In a fast-changing environment, ICICI Lombard General Insurance Company is able to keep pace with the evolving market and consumer dynamics by embracing and embedding innovation that revolves around the customers and their needs.
Leveraging a cognitive AI platform
ICICI Lombard has implemented a cognitive platform using various computing layer where its systems do the admissibility and adjudication of the cashless health claims. Artificial intelligence and machine learning helped achieve this objective. The conventional approach to claims management based on an inflexible rule book has been made obsolete by intelligent algorithms that learn from historical cases and continuously evolve. Such engine systematically identifies and correct errors while avoiding unnecessary or ineffective interventions.
ICICI Lombard GIC manages around 11000 to 18000 cashless claims in a month, and traditionally offered four hours of response time to issue authorization letters to each customer. Earlier cashless approvals were traditional in nature, wherein doctors go through the documentation submitted by hospital and checks the policy terms and conditions. Based upon these factors, doctors approved/rejected the claim request. This process was manual in nature, very cumbersome and consumed a lot of time. Due to delay in the approval process, patients had to wait for hours in the hospitals for the treatment to begin.
Reducing time to seek medical treatment
Currently, for each case, the AI engine produces its recommendation on admissibility almost instantaneously, including an initial approval amount for the patient for the treatment. This reduces the wait time for the patient and their family members, and lets them start their medical procedures almost immediately.
“The solution is designed keeping in mind medical emergencies. For policy holders, this would mean instant cashless processing of their request; thereby ensuring that they avail immediate treatment that is so important in case of medical exigencies. This solution will make claims processing faster, consistent and convenient for our customers, significantly enhancing their claim experience,” states Sanjeev Mantri, Executive Director at ICICI Lombard General Insurance Company.

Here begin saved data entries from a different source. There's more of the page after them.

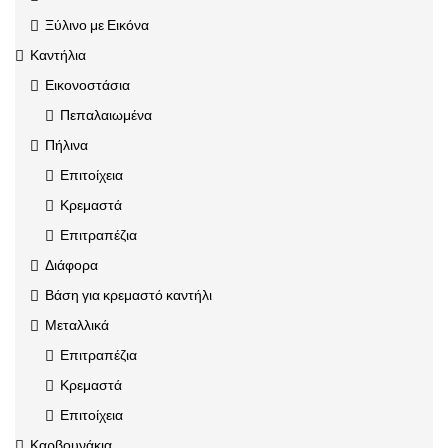
Ξύλινο με Εικόνα
Καντήλια
Εικονοστάσια
Πεπαλαιωμένα
Πήλινα
Επιτοίχεια
Κρεμαστά
Επιτραπέζια
Διάφορα
Βάση για κρεμαστό καντήλι
Μεταλλικά
Επιτραπέζια
Κρεμαστά
Επιτοίχεια
Καρβουνάκια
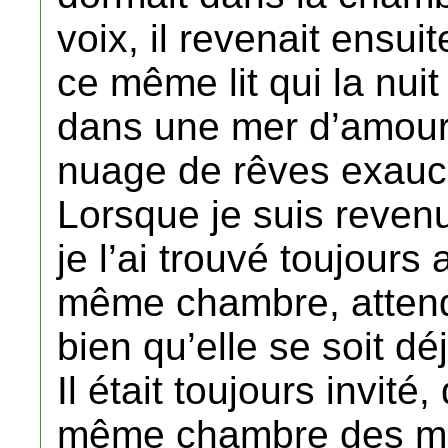
voix, il revenait ensu
ce même lit qui la nui
dans une mer d’amour 
nuage de rêves exauc
Lorsque je suis reven
je l’ai trouvé toujour
même chambre, attend
bien qu’elle se soit d
Il était toujours invité
même chambre des mari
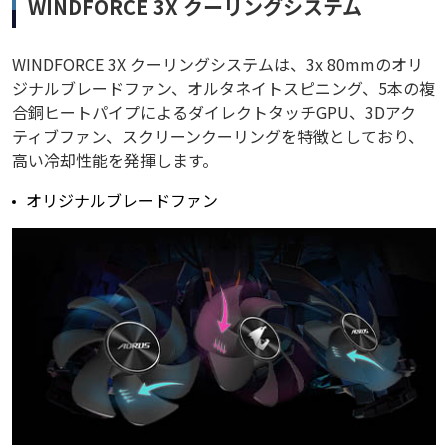
WINDFORCE 3X クーリングシステム
WINDFORCE 3X クーリングシステムは、3x 80mmのオリ
ジナルブレードファン、オルタネイトスピニング、5本の複
合銅ヒートパイプによるダイレクトタッチGPU、3Dアク
ティブファン、スクリーンクーリングを特徴としており、
高い冷却性能を発揮します。
オリジナルブレードファン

“Embedding artificial intelligence in the process of hospital claims management offers multiple benefits at once, not just for insurers but also for patients, given the saving potential. In short, the shift away from claims management based on rigid rule books in favor of smart algorithms leads to greater efficiency and more legitimate and contextual decisions—thus relieving the burden on all stakeholders and delivering better experience to customers when it is needed the most,” according to Goutam Datta, VP-Technology at ICICI Lombard General Insurance Company.
Benefits gained with the initiative
The cognitive system not only simplifies and accelerates the overall claims management procedure, it also enhances its quality. As the cognitive AI engine is trained to reproduce a doctor’s judgment, the platform helped ICICI Lombard to optimize services, accelerate processes, and make better decisions. Thus, additional costs for redundant audit and rejection processes are eliminated. As a result, the system frees up capacity among administration staff, doctors and auditors, so that they can correctly pinpoint reduction potential and properly prepare intervention cases—thus further increasing prospects of success of claim management system.
“We are able to maintain sustained leadership in redefining the business models by embedding the principles of innovation across all aspects of the enterprise – products, services, technology, infrastructure and people. Further, in tandem with the emergence of a hyper-connected world, we are able to fulfill customer expectations of positive and seamless experience at every touch point,” says Datta.